**Job:**
What you hand back must match the records word for word, with no pictures.

**Extracted page text data:**
--- --- ---
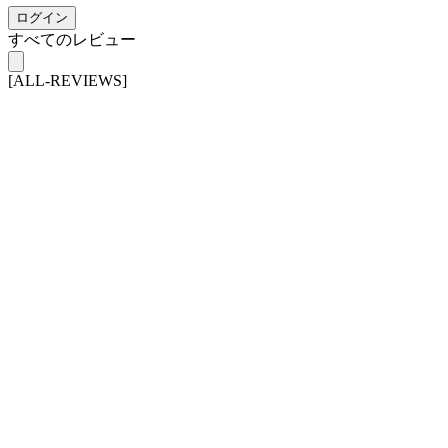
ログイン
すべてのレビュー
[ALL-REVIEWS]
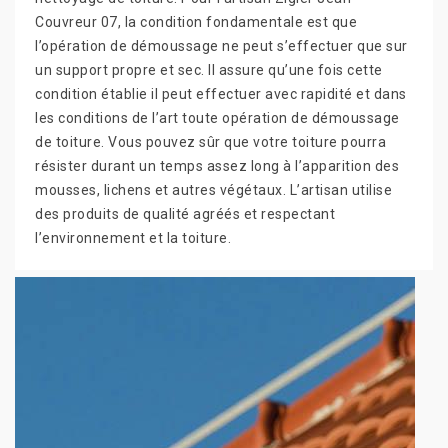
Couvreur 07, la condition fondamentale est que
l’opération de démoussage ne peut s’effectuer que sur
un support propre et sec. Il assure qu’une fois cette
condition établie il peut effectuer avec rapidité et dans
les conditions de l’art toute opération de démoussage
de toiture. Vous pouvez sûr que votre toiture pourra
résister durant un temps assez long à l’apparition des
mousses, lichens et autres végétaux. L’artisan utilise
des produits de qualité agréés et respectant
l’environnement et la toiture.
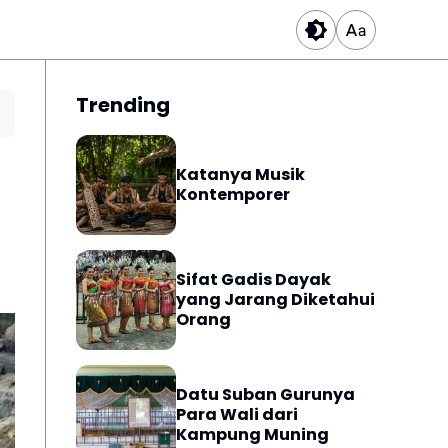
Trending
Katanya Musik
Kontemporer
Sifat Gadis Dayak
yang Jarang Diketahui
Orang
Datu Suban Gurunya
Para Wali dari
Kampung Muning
--- --- ---
**Answer for the task:**
ログイン
すべてのレビュー
[ALL-REVIEWS]
Couvreur 07, la condition fondamentale est que
l’opération de démoussage ne peut s’effectuer que sur
un support propre et sec. Il assure qu’une fois cette
condition établie il peut effectuer avec rapidité et dans
les conditions de l’art toute opération de démoussage
de toiture. Vous pouvez sûr que votre toiture pourra
résister durant un temps assez long à l’apparition des
mousses, lichens et autres végétaux. L’artisan utilise
des produits de qualité agréés et respectant
l’environnement et la toiture.
Trending
Katanya Musik
Kontemporer
Sifat Gadis Dayak
yang Jarang Diketahui
Orang
Datu Suban Gurunya
Para Wali dari
Kampung Muning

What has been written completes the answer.